[Opening Source information section]
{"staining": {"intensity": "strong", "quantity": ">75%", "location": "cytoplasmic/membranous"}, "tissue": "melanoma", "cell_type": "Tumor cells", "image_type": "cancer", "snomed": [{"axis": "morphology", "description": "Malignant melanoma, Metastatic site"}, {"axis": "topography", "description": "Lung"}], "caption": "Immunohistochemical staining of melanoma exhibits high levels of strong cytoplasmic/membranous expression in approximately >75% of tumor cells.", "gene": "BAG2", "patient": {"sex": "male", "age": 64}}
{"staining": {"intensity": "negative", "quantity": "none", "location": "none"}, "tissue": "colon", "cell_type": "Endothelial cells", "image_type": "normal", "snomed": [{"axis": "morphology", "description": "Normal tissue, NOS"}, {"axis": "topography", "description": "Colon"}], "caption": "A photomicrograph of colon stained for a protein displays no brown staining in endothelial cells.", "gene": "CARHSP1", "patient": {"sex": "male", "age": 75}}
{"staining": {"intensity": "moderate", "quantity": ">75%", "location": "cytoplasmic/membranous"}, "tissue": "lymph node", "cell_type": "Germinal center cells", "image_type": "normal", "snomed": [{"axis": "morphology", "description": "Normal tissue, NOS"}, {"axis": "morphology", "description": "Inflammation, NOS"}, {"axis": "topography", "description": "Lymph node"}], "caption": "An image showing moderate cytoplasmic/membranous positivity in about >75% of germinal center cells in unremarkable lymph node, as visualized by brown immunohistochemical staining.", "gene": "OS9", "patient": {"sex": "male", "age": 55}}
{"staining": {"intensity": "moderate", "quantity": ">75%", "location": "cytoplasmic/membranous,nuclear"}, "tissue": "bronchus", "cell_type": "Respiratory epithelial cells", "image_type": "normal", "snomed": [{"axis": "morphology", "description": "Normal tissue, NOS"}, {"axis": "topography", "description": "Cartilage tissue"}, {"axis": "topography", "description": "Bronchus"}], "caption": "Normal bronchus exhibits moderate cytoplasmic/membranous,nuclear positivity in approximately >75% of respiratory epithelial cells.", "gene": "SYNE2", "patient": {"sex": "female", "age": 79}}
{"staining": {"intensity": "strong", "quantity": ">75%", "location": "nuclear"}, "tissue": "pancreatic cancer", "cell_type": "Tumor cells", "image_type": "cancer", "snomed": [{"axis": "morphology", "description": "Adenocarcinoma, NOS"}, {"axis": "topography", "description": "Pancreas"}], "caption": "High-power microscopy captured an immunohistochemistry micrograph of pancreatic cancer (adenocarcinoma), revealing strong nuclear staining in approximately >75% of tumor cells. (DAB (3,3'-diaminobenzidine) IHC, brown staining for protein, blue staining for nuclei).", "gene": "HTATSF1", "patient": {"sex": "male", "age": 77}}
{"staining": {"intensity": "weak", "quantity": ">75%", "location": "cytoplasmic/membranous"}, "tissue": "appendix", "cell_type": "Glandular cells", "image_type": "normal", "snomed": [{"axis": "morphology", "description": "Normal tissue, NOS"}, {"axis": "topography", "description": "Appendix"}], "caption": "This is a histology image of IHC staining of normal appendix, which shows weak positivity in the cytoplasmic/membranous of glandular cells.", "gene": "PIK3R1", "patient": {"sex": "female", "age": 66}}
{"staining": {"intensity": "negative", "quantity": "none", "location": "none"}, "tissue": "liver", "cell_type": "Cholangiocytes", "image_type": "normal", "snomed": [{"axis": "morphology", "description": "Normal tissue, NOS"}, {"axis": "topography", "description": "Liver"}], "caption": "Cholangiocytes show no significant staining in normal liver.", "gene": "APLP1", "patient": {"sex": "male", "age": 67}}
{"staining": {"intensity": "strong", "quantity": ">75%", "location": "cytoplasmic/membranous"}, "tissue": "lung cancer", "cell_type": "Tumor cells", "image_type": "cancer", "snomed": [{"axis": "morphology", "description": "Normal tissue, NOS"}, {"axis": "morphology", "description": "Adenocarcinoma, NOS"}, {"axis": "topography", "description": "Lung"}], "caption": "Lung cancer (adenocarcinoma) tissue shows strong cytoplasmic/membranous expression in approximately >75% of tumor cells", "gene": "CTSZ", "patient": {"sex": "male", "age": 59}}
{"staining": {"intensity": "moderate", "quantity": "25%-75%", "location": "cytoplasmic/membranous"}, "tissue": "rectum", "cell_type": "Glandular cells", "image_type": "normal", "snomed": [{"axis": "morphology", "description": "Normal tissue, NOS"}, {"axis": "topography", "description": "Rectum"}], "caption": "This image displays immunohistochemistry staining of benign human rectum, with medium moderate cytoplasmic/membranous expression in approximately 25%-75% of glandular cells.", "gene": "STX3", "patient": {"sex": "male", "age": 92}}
[Closing Source information section]
▶ Exercise directions
The material above must be written out again in full, exactly.

▶ Response
{"staining": {"intensity": "strong", "quantity": ">75%", "location": "cytoplasmic/membranous"}, "tissue": "melanoma", "cell_type": "Tumor cells", "image_type": "cancer", "snomed": [{"axis": "morphology", "description": "Malignant melanoma, Metastatic site"}, {"axis": "topography", "description": "Lung"}], "caption": "Immunohistochemical staining of melanoma exhibits high levels of strong cytoplasmic/membranous expression in approximately >75% of tumor cells.", "gene": "BAG2", "patient": {"sex": "male", "age": 64}}
{"staining": {"intensity": "negative", "quantity": "none", "location": "none"}, "tissue": "colon", "cell_type": "Endothelial cells", "image_type": "normal", "snomed": [{"axis": "morphology", "description": "Normal tissue, NOS"}, {"axis": "topography", "description": "Colon"}], "caption": "A photomicrograph of colon stained for a protein displays no brown staining in endothelial cells.", "gene": "CARHSP1", "patient": {"sex": "male", "age": 75}}
{"staining": {"intensity": "moderate", "quantity": ">75%", "location": "cytoplasmic/membranous"}, "tissue": "lymph node", "cell_type": "Germinal center cells", "image_type": "normal", "snomed": [{"axis": "morphology", "description": "Normal tissue, NOS"}, {"axis": "morphology", "description": "Inflammation, NOS"}, {"axis": "topography", "description": "Lymph node"}], "caption": "An image showing moderate cytoplasmic/membranous positivity in about >75% of germinal center cells in unremarkable lymph node, as visualized by brown immunohistochemical staining.", "gene": "OS9", "patient": {"sex": "male", "age": 55}}
{"staining": {"intensity": "moderate", "quantity": ">75%", "location": "cytoplasmic/membranous,nuclear"}, "tissue": "bronchus", "cell_type": "Respiratory epithelial cells", "image_type": "normal", "snomed": [{"axis": "morphology", "description": "Normal tissue, NOS"}, {"axis": "topography", "description": "Cartilage tissue"}, {"axis": "topography", "description": "Bronchus"}], "caption": "Normal bronchus exhibits moderate cytoplasmic/membranous,nuclear positivity in approximately >75% of respiratory epithelial cells.", "gene": "SYNE2", "patient": {"sex": "female", "age": 79}}
{"staining": {"intensity": "strong", "quantity": ">75%", "location": "nuclear"}, "tissue": "pancreatic cancer", "cell_type": "Tumor cells", "image_type": "cancer", "snomed": [{"axis": "morphology", "description": "Adenocarcinoma, NOS"}, {"axis": "topography", "description": "Pancreas"}], "caption": "High-power microscopy captured an immunohistochemistry micrograph of pancreatic cancer (adenocarcinoma), revealing strong nuclear staining in approximately >75% of tumor cells. (DAB (3,3'-diaminobenzidine) IHC, brown staining for protein, blue staining for nuclei).", "gene": "HTATSF1", "patient": {"sex": "male", "age": 77}}
{"staining": {"intensity": "weak", "quantity": ">75%", "location": "cytoplasmic/membranous"}, "tissue": "appendix", "cell_type": "Glandular cells", "image_type": "normal", "snomed": [{"axis": "morphology", "description": "Normal tissue, NOS"}, {"axis": "topography", "description": "Appendix"}], "caption": "This is a histology image of IHC staining of normal appendix, which shows weak positivity in the cytoplasmic/membranous of glandular cells.", "gene": "PIK3R1", "patient": {"sex": "female", "age": 66}}
{"staining": {"intensity": "negative", "quantity": "none", "location": "none"}, "tissue": "liver", "cell_type": "Cholangiocytes", "image_type": "normal", "snomed": [{"axis": "morphology", "description": "Normal tissue, NOS"}, {"axis": "topography", "description": "Liver"}], "caption": "Cholangiocytes show no significant staining in normal liver.", "gene": "APLP1", "patient": {"sex": "male", "age": 67}}
{"staining": {"intensity": "strong", "quantity": ">75%", "location": "cytoplasmic/membranous"}, "tissue": "lung cancer", "cell_type": "Tumor cells", "image_type": "cancer", "snomed": [{"axis": "morphology", "description": "Normal tissue, NOS"}, {"axis": "morphology", "description": "Adenocarcinoma, NOS"}, {"axis": "topography", "description": "Lung"}], "caption": "Lung cancer (adenocarcinoma) tissue shows strong cytoplasmic/membranous expression in approximately >75% of tumor cells", "gene": "CTSZ", "patient": {"sex": "male", "age": 59}}
{"staining": {"intensity": "moderate", "quantity": "25%-75%", "location": "cytoplasmic/membranous"}, "tissue": "rectum", "cell_type": "Glandular cells", "image_type": "normal", "snomed": [{"axis": "morphology", "description": "Normal tissue, NOS"}, {"axis": "topography", "description": "Rectum"}], "caption": "This image displays immunohistochemistry staining of benign human rectum, with medium moderate cytoplasmic/membranous expression in approximately 25%-75% of glandular cells.", "gene": "STX3", "patient": {"sex": "male", "age": 92}}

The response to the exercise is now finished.